__Problem description__:
Search the records for the string "lines" and copy every line in which it appears.

(Data items)

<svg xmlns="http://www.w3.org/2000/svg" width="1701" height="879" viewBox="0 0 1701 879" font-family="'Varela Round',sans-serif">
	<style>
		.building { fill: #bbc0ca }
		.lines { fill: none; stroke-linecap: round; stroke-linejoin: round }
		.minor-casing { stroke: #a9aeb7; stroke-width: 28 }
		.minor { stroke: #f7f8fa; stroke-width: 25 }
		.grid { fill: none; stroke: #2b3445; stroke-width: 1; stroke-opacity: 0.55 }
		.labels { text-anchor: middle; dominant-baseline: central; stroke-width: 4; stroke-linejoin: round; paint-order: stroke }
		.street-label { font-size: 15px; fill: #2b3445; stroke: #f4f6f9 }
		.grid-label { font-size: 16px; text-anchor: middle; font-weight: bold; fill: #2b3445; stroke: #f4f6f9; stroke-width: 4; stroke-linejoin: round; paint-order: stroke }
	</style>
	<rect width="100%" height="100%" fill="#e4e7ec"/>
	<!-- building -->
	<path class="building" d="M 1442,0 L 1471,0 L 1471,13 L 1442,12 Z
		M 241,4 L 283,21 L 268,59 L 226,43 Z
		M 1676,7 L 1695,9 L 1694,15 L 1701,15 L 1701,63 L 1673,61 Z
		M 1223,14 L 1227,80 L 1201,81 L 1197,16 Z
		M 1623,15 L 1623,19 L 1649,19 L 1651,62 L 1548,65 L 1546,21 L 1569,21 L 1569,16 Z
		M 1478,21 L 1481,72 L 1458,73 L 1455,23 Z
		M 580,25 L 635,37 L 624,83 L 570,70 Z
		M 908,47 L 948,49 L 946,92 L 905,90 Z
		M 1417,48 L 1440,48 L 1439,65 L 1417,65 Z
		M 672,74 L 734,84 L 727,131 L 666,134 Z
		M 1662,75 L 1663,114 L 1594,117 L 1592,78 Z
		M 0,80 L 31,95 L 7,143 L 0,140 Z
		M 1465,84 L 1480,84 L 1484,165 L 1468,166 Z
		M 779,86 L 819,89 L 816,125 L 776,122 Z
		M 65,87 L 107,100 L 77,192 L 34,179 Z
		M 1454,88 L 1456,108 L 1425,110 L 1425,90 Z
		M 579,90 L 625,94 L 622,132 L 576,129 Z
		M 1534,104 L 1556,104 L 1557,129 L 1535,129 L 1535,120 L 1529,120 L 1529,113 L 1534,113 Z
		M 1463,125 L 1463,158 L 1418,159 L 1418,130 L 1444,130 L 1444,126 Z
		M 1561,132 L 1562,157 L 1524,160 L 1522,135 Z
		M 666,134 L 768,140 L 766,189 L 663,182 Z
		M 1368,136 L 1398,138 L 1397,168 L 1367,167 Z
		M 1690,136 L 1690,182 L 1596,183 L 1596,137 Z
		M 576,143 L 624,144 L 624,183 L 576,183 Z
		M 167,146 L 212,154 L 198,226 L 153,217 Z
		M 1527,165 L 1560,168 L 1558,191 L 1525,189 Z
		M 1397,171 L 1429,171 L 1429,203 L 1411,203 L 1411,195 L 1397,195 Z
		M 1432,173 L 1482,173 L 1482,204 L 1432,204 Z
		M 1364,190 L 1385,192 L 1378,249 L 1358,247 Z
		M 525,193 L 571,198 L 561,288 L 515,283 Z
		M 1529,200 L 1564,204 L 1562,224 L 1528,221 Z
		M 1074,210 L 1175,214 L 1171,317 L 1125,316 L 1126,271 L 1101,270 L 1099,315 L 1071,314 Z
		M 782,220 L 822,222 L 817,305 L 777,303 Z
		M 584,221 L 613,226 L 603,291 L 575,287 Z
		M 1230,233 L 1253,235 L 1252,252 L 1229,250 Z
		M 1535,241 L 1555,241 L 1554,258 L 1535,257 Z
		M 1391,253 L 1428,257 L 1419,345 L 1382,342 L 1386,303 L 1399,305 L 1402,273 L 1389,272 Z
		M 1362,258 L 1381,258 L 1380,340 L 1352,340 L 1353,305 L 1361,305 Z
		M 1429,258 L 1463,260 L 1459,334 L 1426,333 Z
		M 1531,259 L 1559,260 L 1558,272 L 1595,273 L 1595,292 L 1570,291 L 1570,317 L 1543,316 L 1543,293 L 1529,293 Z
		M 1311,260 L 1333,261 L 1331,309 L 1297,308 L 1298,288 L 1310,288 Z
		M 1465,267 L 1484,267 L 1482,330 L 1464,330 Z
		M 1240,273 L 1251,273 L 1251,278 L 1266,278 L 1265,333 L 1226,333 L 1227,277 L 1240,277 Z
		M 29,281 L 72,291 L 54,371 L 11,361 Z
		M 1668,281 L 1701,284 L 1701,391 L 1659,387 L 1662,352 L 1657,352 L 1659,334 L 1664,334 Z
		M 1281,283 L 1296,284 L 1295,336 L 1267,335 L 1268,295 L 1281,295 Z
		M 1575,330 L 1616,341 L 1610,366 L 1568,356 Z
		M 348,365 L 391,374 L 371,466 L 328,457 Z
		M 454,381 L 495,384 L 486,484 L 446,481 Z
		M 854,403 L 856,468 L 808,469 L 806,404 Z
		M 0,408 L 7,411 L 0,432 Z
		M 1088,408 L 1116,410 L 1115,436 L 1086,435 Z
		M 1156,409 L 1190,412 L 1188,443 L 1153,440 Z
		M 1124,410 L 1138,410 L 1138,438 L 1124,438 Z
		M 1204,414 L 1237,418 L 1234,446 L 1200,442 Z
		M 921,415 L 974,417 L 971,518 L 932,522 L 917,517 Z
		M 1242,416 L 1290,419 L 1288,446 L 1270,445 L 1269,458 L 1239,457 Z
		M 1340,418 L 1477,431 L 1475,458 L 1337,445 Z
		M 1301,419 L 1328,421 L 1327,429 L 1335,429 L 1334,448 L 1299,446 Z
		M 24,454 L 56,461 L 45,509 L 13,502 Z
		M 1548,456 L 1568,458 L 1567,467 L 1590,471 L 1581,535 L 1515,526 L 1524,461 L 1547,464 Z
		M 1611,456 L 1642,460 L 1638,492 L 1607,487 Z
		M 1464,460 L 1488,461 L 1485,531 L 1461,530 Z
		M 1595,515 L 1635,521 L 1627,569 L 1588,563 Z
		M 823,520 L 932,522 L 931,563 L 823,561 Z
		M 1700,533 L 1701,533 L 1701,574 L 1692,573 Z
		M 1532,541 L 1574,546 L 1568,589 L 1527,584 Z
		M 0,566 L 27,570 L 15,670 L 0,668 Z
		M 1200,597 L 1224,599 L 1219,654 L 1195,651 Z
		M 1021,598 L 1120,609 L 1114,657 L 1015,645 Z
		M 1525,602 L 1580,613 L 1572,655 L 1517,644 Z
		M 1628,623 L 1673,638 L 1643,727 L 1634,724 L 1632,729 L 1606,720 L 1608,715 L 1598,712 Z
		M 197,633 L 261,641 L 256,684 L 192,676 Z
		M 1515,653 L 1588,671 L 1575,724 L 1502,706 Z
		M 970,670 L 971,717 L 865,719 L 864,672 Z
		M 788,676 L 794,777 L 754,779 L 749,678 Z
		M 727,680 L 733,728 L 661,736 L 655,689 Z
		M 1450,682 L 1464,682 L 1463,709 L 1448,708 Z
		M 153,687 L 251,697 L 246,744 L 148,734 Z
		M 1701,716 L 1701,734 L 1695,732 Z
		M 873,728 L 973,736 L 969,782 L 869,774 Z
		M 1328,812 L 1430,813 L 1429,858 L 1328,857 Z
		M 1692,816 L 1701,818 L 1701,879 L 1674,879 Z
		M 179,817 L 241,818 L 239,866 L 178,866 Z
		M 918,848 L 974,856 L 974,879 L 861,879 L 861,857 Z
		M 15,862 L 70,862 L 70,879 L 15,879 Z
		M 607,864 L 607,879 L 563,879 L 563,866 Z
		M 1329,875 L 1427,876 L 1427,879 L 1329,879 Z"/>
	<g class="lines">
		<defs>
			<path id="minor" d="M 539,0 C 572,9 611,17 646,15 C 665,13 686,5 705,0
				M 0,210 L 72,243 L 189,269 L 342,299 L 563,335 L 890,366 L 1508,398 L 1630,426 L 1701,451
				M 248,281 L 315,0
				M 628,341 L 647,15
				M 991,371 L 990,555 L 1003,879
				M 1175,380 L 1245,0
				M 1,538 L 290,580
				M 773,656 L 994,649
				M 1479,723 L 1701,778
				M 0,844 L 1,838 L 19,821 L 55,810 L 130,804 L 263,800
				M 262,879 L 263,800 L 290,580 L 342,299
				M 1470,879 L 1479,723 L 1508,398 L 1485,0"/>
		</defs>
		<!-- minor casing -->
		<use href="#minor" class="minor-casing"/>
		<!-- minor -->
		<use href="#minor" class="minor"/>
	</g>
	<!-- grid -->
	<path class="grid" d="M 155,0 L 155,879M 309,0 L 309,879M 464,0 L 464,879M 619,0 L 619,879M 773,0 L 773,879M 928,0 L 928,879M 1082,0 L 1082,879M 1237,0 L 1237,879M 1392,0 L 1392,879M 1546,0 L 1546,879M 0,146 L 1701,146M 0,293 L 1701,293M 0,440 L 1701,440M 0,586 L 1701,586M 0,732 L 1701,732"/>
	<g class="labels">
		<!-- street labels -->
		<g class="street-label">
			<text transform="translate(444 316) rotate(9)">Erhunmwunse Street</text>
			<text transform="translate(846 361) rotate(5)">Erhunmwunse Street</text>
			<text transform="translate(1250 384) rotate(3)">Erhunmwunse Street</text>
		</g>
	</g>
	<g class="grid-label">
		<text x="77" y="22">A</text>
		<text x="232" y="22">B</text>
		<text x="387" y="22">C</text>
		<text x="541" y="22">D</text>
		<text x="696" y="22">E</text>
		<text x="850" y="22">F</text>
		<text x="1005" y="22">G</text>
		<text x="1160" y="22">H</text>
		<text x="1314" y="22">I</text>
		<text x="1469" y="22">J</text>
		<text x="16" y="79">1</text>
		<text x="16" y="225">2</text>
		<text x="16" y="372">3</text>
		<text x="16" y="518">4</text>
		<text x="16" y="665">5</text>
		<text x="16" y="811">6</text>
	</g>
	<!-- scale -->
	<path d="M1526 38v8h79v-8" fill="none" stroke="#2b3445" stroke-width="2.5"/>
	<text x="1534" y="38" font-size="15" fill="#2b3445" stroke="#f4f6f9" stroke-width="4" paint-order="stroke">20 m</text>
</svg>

...

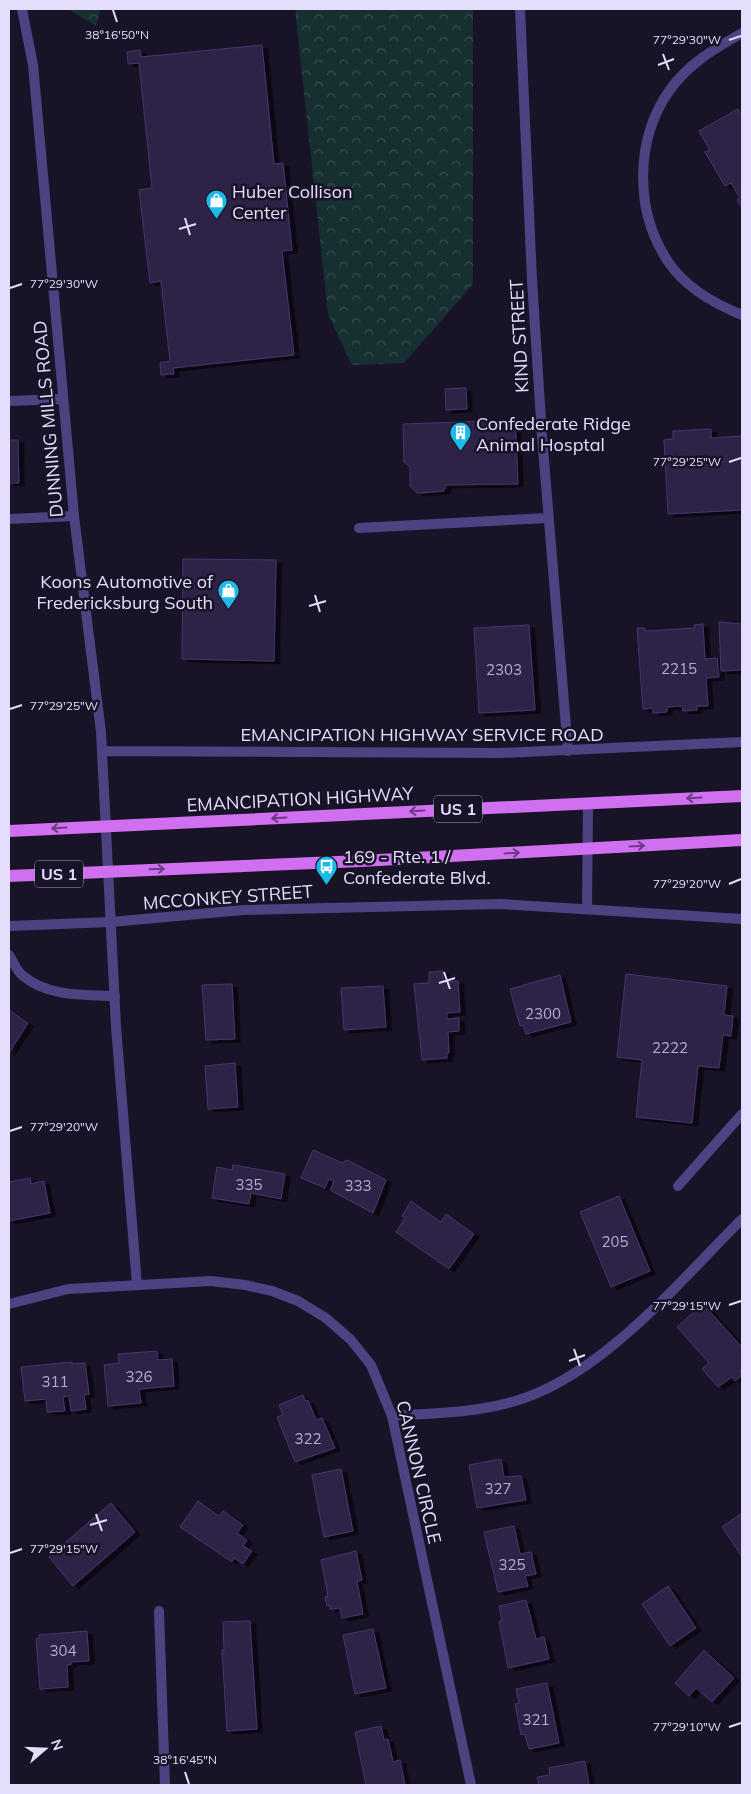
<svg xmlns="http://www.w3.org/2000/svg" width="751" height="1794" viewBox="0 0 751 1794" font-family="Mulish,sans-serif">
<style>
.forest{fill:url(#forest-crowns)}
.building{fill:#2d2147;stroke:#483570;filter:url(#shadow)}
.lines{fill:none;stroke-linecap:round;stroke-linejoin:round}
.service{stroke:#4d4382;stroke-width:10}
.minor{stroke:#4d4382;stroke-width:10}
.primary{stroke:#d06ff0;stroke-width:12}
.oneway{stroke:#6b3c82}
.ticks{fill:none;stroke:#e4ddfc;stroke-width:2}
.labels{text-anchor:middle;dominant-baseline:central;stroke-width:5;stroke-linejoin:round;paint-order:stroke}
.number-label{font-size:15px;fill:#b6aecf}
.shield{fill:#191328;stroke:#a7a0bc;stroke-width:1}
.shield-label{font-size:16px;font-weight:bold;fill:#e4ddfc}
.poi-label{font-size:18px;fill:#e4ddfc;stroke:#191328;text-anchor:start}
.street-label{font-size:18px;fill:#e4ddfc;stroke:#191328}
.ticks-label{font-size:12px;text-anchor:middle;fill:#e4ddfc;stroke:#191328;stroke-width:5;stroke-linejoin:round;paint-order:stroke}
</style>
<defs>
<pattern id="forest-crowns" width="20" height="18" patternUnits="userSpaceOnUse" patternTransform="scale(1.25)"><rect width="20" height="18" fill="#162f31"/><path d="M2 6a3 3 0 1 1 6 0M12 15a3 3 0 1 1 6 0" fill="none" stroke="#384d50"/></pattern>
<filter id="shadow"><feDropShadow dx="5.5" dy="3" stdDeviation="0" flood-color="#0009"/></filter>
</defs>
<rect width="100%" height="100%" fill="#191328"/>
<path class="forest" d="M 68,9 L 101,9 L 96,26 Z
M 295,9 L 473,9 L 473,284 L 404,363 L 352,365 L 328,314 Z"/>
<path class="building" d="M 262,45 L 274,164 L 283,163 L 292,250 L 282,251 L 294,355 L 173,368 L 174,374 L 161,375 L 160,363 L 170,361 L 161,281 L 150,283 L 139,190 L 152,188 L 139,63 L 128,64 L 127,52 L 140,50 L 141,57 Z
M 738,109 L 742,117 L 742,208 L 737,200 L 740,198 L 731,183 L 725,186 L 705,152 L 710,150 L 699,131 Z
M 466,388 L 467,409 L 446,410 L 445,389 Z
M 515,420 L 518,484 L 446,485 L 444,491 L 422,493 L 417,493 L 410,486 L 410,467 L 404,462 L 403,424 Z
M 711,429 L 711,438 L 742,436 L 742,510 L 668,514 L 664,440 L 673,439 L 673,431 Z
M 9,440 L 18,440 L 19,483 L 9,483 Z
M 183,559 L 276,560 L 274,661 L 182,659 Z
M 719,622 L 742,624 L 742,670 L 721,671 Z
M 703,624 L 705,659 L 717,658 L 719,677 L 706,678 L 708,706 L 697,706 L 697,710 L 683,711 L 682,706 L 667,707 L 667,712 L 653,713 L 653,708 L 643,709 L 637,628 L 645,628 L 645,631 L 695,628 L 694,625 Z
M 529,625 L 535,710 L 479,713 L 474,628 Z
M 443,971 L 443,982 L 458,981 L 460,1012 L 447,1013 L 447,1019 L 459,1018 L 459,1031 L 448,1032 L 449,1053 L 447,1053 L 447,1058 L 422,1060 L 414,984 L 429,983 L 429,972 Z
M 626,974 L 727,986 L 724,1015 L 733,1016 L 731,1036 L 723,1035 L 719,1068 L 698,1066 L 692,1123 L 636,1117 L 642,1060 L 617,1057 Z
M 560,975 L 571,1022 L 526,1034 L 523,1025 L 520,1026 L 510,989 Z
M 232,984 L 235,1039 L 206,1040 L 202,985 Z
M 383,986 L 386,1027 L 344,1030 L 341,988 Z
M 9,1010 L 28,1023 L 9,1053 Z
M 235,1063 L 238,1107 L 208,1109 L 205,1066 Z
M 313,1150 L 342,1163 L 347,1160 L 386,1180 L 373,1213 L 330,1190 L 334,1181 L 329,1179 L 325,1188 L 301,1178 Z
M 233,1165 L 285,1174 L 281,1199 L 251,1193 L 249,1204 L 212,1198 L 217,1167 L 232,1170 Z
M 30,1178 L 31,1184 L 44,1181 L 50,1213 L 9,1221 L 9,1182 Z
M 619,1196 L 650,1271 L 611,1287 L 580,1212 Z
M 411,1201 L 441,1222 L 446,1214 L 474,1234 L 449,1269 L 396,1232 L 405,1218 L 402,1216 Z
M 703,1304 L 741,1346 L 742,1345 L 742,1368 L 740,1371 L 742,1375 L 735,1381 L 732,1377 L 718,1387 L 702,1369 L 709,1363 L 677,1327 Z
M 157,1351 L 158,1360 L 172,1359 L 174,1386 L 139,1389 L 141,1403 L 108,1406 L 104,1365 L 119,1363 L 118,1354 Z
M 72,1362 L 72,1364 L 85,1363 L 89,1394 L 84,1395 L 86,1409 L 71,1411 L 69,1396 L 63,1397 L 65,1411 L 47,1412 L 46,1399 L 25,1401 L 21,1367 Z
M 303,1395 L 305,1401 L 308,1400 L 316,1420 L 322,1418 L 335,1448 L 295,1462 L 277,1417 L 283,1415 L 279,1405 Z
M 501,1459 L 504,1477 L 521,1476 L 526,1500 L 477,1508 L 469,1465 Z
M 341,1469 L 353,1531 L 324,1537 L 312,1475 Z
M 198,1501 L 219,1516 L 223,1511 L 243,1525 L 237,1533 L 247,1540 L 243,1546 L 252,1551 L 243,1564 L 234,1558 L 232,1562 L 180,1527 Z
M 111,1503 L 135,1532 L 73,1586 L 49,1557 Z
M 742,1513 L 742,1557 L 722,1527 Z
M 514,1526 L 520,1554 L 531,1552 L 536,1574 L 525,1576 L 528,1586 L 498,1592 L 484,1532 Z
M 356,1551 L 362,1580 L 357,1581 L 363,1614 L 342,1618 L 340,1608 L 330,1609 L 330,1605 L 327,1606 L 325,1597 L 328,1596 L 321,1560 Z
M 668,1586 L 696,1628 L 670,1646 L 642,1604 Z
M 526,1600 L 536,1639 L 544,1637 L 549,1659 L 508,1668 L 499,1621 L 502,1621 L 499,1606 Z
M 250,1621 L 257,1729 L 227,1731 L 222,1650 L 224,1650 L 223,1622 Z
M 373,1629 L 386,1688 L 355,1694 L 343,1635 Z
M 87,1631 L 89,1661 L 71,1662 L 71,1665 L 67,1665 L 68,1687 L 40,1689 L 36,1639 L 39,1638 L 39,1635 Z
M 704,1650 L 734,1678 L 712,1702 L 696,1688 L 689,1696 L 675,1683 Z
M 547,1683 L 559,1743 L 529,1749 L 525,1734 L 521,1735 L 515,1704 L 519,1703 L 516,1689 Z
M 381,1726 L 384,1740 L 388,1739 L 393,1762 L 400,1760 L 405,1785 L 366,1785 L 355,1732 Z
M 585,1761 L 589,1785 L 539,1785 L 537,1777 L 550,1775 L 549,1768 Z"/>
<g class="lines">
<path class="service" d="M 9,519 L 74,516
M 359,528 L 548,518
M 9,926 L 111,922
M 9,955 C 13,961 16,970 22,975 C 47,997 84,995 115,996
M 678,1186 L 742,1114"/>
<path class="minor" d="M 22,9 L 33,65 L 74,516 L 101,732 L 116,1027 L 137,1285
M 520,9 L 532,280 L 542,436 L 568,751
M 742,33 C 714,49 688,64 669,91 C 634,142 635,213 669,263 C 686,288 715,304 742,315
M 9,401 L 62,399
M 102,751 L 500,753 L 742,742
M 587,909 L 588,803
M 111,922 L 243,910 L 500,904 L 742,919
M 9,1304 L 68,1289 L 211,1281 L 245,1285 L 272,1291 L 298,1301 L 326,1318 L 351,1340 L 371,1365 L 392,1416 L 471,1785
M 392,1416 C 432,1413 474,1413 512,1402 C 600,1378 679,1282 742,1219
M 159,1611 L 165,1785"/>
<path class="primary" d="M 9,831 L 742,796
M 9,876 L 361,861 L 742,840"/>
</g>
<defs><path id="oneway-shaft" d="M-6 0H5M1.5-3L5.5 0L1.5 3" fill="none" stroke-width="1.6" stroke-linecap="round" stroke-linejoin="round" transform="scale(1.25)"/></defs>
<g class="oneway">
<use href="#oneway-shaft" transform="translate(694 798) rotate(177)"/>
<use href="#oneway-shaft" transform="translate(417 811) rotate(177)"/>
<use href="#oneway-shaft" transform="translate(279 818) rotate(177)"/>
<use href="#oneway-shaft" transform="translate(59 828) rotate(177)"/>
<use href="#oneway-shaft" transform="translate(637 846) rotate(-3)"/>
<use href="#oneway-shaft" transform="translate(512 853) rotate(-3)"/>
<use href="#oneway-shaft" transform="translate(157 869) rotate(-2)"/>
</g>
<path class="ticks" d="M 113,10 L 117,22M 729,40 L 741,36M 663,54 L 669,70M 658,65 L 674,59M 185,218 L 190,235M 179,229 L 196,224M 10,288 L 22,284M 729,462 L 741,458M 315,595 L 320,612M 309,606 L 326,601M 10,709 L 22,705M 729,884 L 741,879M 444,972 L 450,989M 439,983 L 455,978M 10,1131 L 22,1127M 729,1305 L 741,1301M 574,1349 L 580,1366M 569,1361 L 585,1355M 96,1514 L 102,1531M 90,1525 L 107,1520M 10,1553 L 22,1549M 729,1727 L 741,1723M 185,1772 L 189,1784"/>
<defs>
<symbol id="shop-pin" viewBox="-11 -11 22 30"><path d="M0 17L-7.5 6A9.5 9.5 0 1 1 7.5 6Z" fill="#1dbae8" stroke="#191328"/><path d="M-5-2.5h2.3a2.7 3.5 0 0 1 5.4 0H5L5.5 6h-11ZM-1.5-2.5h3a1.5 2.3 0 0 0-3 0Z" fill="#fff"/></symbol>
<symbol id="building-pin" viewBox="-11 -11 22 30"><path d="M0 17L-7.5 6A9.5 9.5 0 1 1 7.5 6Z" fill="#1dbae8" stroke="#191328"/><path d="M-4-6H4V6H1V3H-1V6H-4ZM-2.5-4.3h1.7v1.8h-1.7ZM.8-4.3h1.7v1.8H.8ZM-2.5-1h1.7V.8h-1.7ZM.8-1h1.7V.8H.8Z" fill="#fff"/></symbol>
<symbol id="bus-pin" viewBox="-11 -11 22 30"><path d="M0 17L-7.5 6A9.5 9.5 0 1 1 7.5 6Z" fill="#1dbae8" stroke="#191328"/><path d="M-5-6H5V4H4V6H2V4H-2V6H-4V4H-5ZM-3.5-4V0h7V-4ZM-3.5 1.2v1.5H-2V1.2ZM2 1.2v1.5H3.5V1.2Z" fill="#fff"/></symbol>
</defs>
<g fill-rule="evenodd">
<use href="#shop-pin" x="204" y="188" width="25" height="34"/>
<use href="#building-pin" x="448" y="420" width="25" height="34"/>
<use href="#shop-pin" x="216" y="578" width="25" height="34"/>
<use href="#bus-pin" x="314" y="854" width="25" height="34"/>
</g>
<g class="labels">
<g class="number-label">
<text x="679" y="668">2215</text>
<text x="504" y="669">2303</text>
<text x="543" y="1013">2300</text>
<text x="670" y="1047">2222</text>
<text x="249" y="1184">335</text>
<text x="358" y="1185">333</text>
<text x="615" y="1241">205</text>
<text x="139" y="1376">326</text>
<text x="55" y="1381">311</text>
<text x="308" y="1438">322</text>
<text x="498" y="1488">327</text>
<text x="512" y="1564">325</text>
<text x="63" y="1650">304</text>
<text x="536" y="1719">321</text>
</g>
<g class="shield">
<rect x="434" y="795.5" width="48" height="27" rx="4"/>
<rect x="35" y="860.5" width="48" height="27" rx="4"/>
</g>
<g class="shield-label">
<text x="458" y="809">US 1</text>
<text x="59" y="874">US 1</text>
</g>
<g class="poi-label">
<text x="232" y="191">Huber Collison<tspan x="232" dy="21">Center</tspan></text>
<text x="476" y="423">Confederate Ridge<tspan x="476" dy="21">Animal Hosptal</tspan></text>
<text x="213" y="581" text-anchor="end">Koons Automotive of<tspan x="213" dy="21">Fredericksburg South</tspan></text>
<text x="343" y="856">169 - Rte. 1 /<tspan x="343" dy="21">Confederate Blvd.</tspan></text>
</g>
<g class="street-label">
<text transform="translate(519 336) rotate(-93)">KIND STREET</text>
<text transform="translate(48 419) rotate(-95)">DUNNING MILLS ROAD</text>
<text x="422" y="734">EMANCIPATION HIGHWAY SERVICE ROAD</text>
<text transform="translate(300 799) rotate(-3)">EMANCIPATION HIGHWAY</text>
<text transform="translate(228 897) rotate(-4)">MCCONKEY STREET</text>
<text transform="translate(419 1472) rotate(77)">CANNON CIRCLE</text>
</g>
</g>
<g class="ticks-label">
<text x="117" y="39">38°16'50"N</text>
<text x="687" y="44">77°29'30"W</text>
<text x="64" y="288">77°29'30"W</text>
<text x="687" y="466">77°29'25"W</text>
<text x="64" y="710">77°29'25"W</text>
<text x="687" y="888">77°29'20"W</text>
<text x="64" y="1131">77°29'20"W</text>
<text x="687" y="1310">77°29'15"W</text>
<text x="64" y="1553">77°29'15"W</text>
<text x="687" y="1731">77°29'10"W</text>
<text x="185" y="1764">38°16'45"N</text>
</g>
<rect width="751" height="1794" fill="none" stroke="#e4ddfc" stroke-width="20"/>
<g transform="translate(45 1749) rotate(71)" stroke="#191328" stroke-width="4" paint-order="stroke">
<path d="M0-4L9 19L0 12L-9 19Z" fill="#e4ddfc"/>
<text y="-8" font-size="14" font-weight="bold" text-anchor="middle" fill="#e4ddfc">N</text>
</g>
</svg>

__Written response__:
		.lines { fill: none; stroke-linecap: round; stroke-linejoin: round }
	<g class="lines">
.lines{fill:none;stroke-linecap:round;stroke-linejoin:round}
<g class="lines">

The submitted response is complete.